Dataset entries:
_ _ _ _

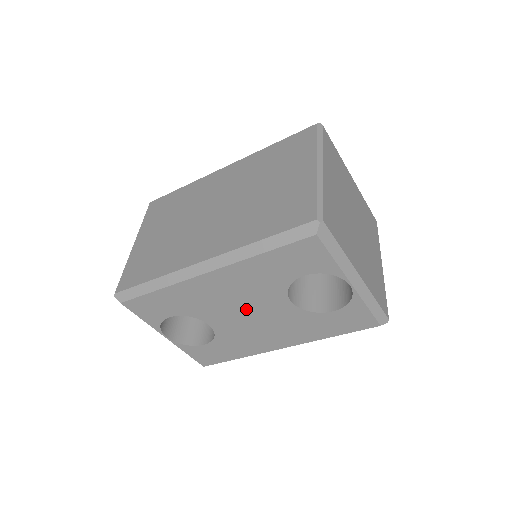
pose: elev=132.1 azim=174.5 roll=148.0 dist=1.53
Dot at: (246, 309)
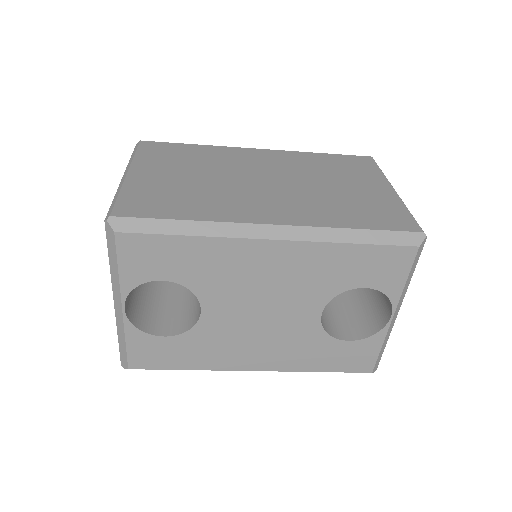
Dot at: (266, 305)
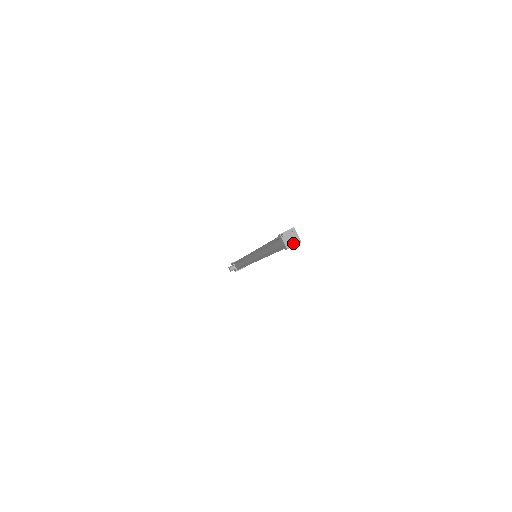
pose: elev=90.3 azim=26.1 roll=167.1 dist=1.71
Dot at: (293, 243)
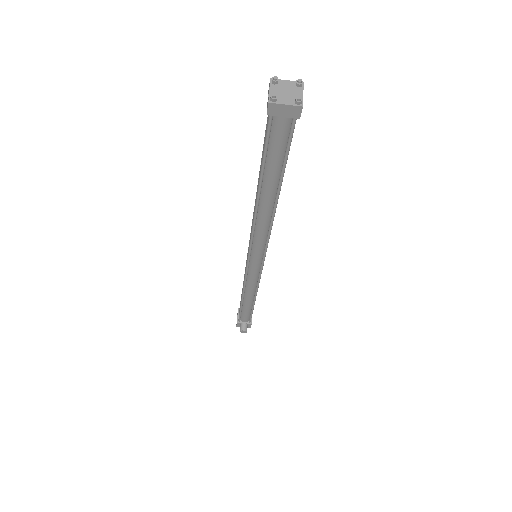
Dot at: (297, 94)
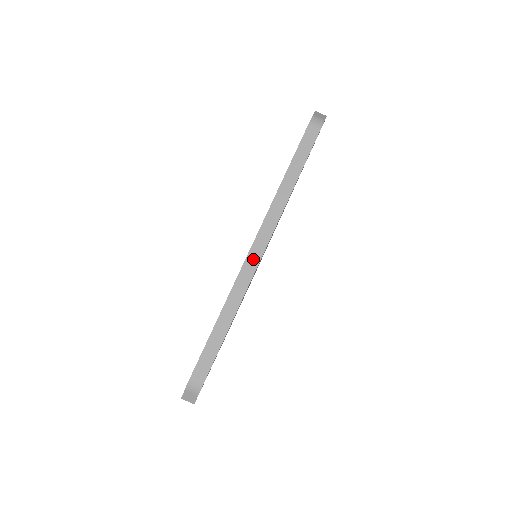
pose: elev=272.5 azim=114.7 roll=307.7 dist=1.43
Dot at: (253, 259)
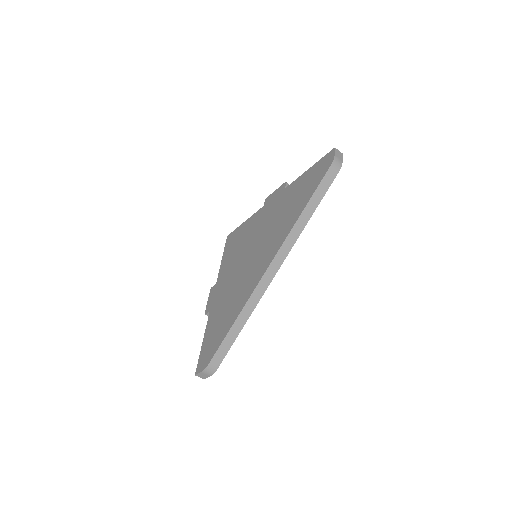
Dot at: (267, 279)
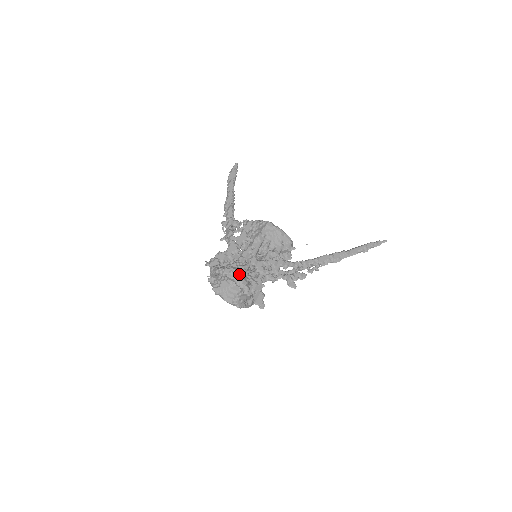
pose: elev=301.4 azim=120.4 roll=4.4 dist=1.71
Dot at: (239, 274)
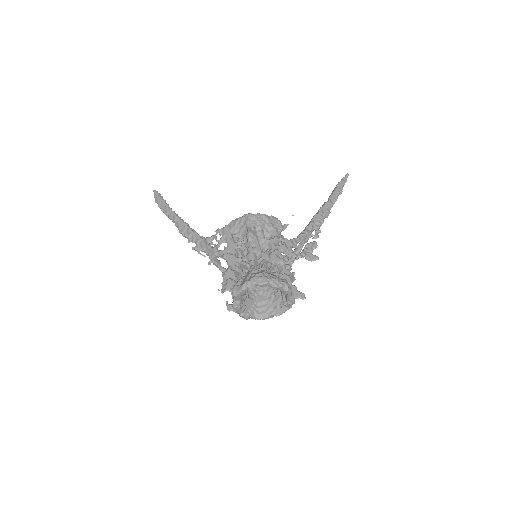
Dot at: (268, 275)
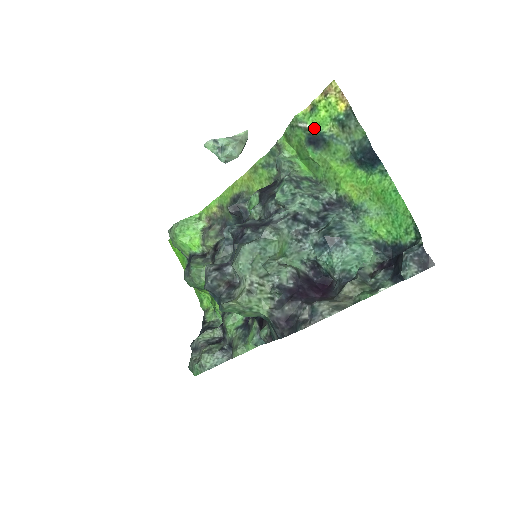
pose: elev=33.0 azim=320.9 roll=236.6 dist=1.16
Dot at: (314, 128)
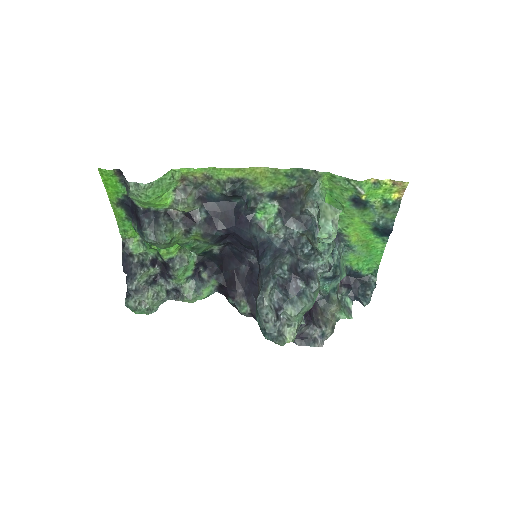
Dot at: (366, 195)
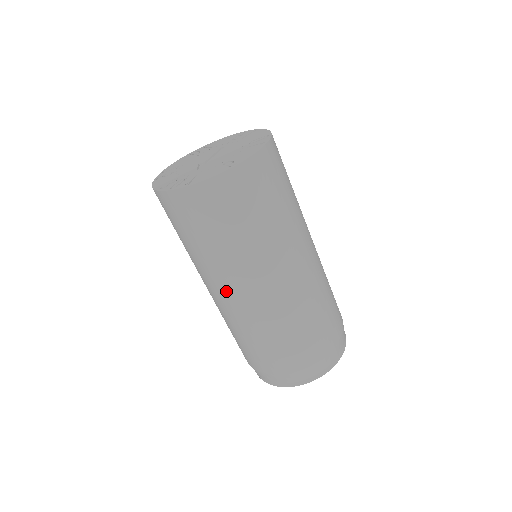
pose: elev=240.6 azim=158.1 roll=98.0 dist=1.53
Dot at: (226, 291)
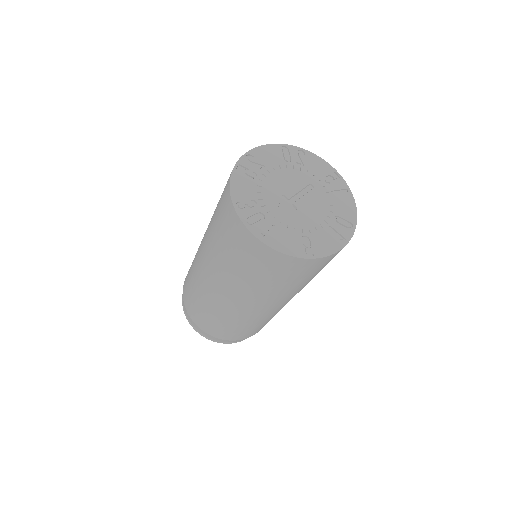
Dot at: (216, 284)
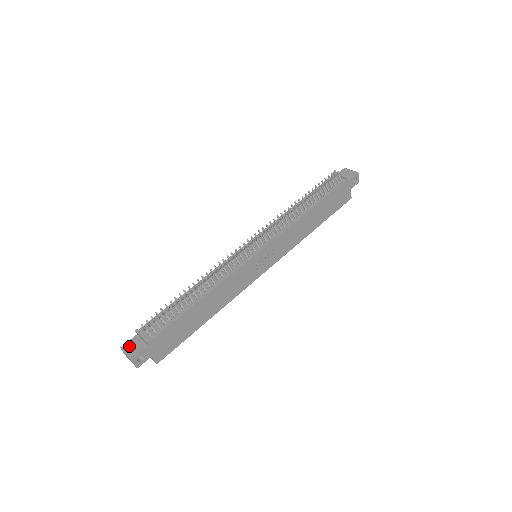
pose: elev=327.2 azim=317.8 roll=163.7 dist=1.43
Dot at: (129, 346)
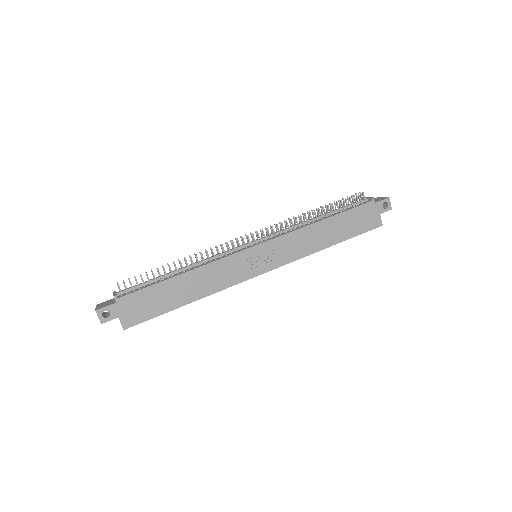
Dot at: (102, 303)
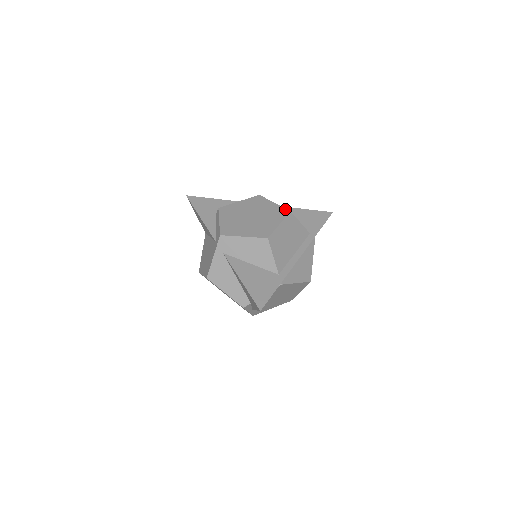
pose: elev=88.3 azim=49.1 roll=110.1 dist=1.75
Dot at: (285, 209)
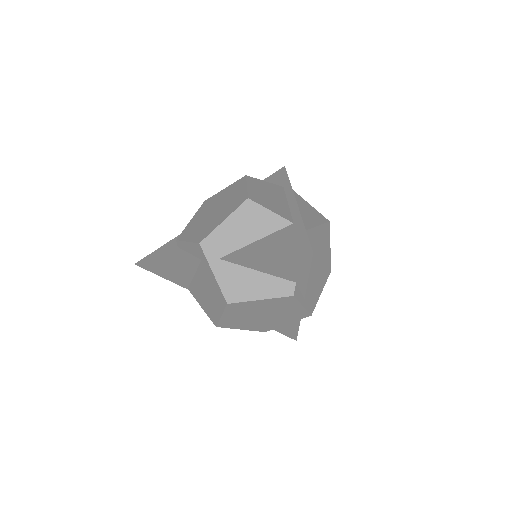
Dot at: (239, 179)
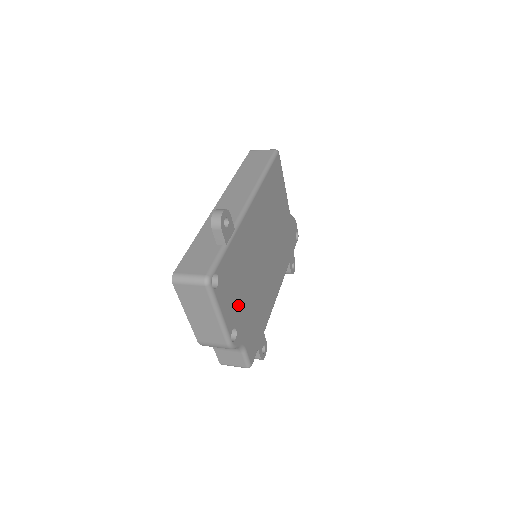
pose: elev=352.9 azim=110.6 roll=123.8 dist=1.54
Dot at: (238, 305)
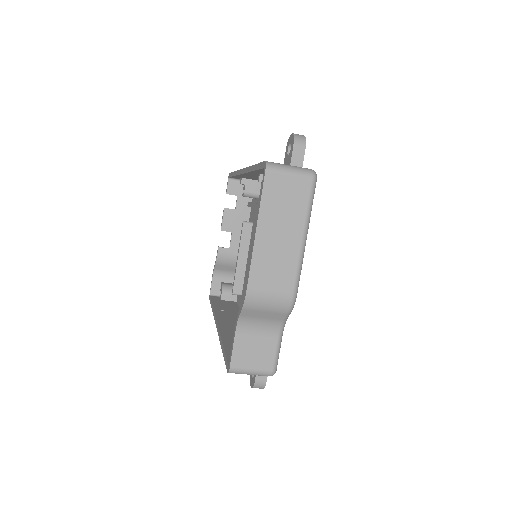
Dot at: occluded
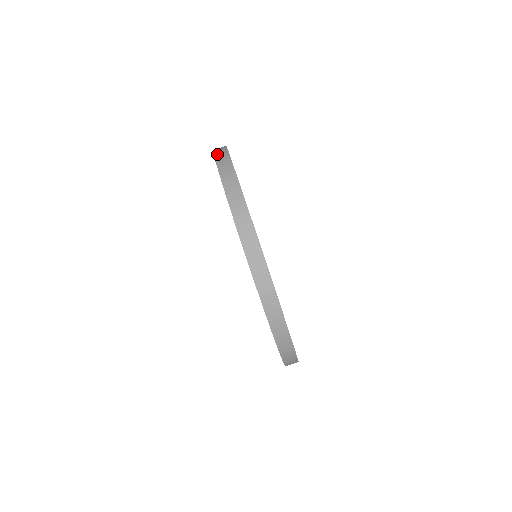
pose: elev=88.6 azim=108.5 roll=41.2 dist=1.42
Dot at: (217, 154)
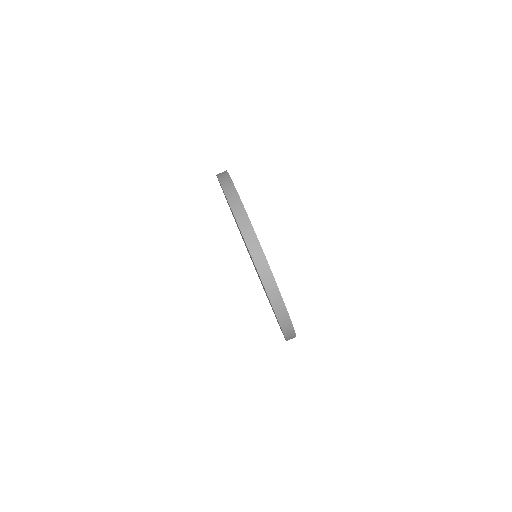
Dot at: occluded
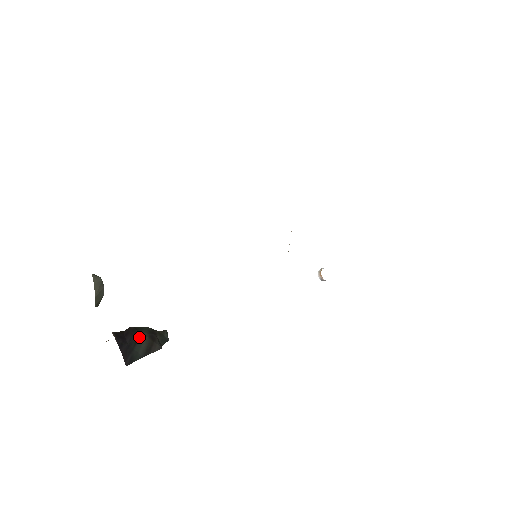
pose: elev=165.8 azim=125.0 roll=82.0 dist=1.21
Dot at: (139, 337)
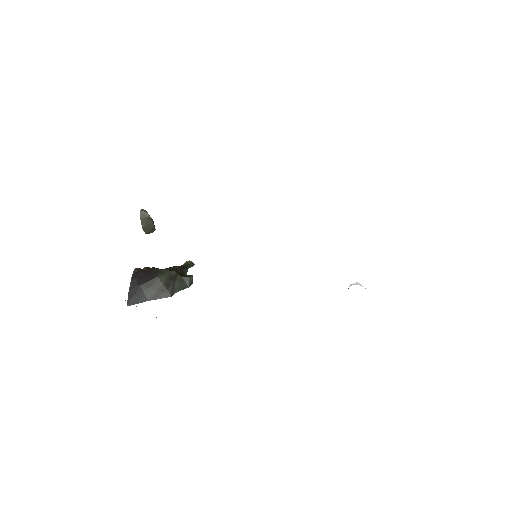
Dot at: (154, 281)
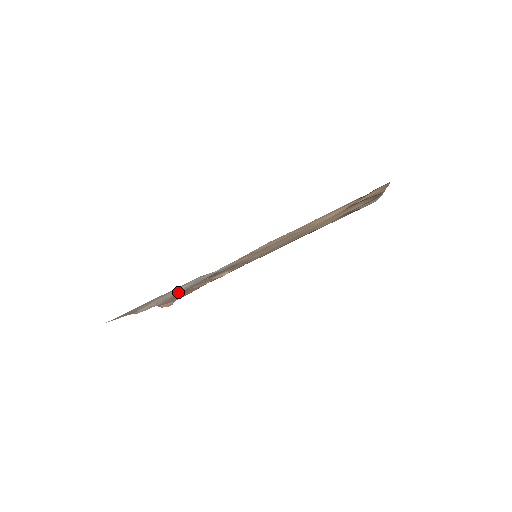
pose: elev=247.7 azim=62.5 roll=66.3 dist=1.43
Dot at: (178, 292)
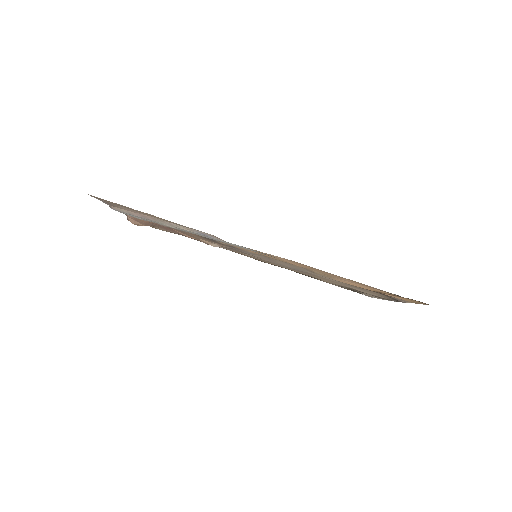
Dot at: (169, 226)
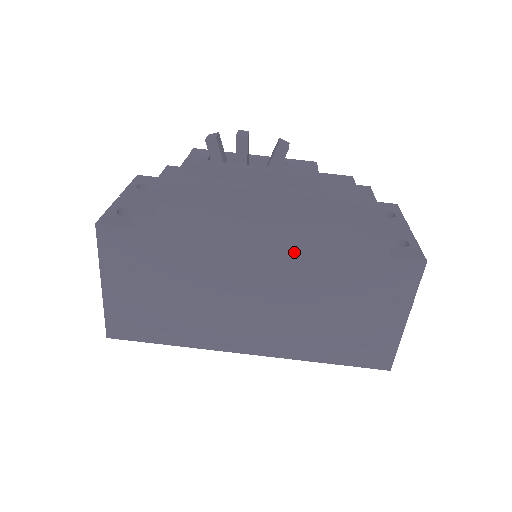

_ _ _ _

Exercise: Lay out the lines as a Markdown table with the columns Number and Line. Begin at the line that has "pose: elev=90.3 azim=26.1", stop after the line that has "Dot at: (216, 284)", and number each table row, leaving out blank lines and the pictures.

Solution for this task:
| Number | Line |
|---|---|
| 1 | pose: elev=90.3 azim=26.1 roll=167.1 dist=1.71 |
| 2 | Dot at: (293, 243) |
| 3 | Dot at: (297, 94) |
| 4 | pose: elev=272.5 azim=114.7 roll=307.7 dist=1.43 |
| 5 | Dot at: (253, 259) |
| 6 | Dot at: (267, 279) |
| 7 | pose: elev=301.4 azim=120.4 roll=4.4 dist=1.71 |
| 8 | Dot at: (239, 274) |
| 9 | Dot at: (268, 275) |
| 10 | pose: elev=33.0 azim=320.9 roll=236.6 dist=1.16 |
| 11 | Dot at: (314, 128) |
| 12 | Dot at: (366, 195) |
| 13 | pose: elev=240.6 azim=158.1 roll=98.0 dist=1.53 |
| 14 | Dot at: (226, 291) |
| 15 | Dot at: (216, 284) |